The rates of obesity in children and teens just about tripled in the 1980s and 90s, climbing from 5 to 15%; this increase has remained ever since, actually even rising most recently to 18.5%. In fact, the most recent reviews show that one in three US children is either overweight or obese. And we know the trickle down effects that obesity has on overall health. Not only is obesity in children associated with a greater likelihood of developing psychosocial problems like depression, but it also increases the chance for developing chronic diseases that harm heart health, like high blood pressure, high cholesterol and type 2 diabetes. Research finds that children who develop obesity are more likely to remain obese in adulthood, so we feel that finding ways to reduce that risk from childhood should be top of mind, as they have so many lifelong benefits for our kids.


Why are the rates of childhood overweight and obesity so much higher than they were a few decades ago?

The short answer: more processed food, less home cooking and less movement. Generally speaking, children are eating fewer whole foods so less fiber and antioxidant-rich fruits and veggies. There’s less home cooking and instead, more grab-and-go. Although there are definitely healthier ‘fast food’ options these days, most of them are not fueling our bodies. In addition to this, children are more sedentary on screens of various forms and mindless snacking has become an issue. Even if kids are more sedentary once they get home, school days used to include some time of guaranteed movement. However, fewer and fewer schools require recess potentially because of the pressure from increased standardized testing; this is actually very counterintuitive. Check out this interesting article on the benefits of recess not only physically but also cognitively and emotionally.

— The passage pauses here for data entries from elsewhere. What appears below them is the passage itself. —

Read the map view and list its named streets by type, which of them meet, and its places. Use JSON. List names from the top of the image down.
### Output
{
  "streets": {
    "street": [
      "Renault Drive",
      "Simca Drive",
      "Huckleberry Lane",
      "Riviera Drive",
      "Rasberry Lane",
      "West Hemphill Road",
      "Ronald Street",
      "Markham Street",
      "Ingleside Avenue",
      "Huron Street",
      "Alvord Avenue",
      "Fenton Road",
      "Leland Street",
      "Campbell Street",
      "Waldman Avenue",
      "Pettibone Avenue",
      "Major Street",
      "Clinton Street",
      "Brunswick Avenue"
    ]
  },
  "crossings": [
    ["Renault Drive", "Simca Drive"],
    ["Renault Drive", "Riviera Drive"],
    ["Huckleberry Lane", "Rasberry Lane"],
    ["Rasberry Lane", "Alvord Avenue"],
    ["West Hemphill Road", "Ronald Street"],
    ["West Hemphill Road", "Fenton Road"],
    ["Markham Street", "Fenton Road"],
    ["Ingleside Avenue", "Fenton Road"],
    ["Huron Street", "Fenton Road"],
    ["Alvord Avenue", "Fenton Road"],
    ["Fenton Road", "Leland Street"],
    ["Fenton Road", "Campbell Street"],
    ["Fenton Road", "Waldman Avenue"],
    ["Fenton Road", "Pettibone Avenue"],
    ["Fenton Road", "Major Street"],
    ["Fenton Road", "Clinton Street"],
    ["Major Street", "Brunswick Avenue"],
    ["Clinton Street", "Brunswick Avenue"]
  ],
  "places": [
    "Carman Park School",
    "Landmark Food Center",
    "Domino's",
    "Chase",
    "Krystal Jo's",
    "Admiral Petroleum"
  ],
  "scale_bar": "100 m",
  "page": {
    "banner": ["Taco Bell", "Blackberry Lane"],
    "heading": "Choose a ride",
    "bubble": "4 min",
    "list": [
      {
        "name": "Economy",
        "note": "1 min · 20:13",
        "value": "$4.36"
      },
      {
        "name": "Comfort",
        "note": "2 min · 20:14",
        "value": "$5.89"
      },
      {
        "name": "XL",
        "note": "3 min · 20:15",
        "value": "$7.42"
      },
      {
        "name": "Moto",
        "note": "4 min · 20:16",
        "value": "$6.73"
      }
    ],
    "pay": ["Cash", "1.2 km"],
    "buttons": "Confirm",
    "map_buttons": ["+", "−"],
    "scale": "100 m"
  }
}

What can we do to create change?

Our interview with Marion Williams, the National Program Director of Wellness in the Schools (more on this organization below 👇) taught us many things, one of the most important being that it’s crucial to look at what you can do from both a wide and narrow lens.

  • Look at elections and advocate for people who view school food change and movement as important. Advocate for people who aim to provide more resources to educators and other school staff, so that there is greater ability to create that positive change in nutrition and physical activity within schools. In Marion’s words, “these people and organizations coming into the school need more of a platform.”

  • Start at home. Sometimes it can feel less daunting to start in your very own school district. Look for wellness policies within your district and advocate for programs there. Make it the norm to speak up in order to get those nutrition & movement programs instituted and funded where you are. Marion recommends going to town halls to see what’s happening in your community, as this is another great way to determine the best ways to get involved.

  • Support. Oftentimes, the lack of physical resources is one of the major barriers to change within these schools and communities. Besides supporting the institution of actual programs (like those below) to help create positive change for our kids, check in to see what you can do to help provide better raw ingredients and training within those schools.

  • If you’re a healthy food or beverage brand or someone within the wellness / fitness community, consider getting involved in your school communities. Help support organizations that are doing the work by lending a helping hand and being vocal about the need for change.


Organizations like Wellness in the Schools are taking action. Wellness in the Schools began in 2006 and officially launched their program ‘Cook for Kids’ in 2007 in three schools in NYC. The following years, that program expanded into many more schools within the NYC area and then the fitness-based ‘Coach for Kids’ program was instituted in 2010. Wellness in the Schools has since expanded to Florida, California, DC and New Jersey. When COVID hit in 2020, they took their classes virtual while partnering within communities to help bring meals to children who were so dependent on receiving meals when at school. We are clearly so proud to be a longstanding partner with Wellness in the Schools.